> [TASK OBJECTIVE] Find and copy the lines in the records beneath this task that contain the word "歡賞次數".

(DATASET ENTRIES Opens)

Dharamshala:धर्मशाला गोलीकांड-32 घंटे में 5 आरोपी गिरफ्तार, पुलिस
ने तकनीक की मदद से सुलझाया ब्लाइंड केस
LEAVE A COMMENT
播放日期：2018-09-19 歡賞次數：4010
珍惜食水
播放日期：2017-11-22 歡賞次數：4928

(DATASET ENTRIES Closes)
(DATASET ENTRIES Opens)

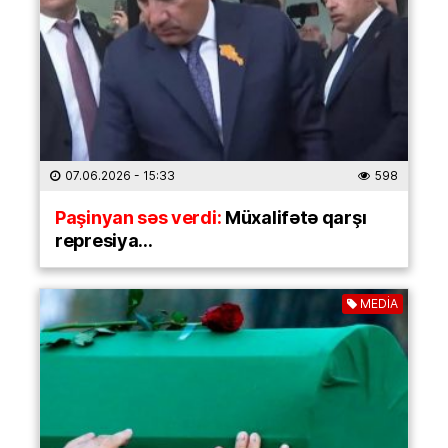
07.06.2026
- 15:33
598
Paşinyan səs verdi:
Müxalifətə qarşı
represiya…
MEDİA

(DATASET ENTRIES Closes)

> [TASK SOLUTION]
播放日期：2018-09-19 歡賞次數：4010
播放日期：2017-11-22 歡賞次數：4928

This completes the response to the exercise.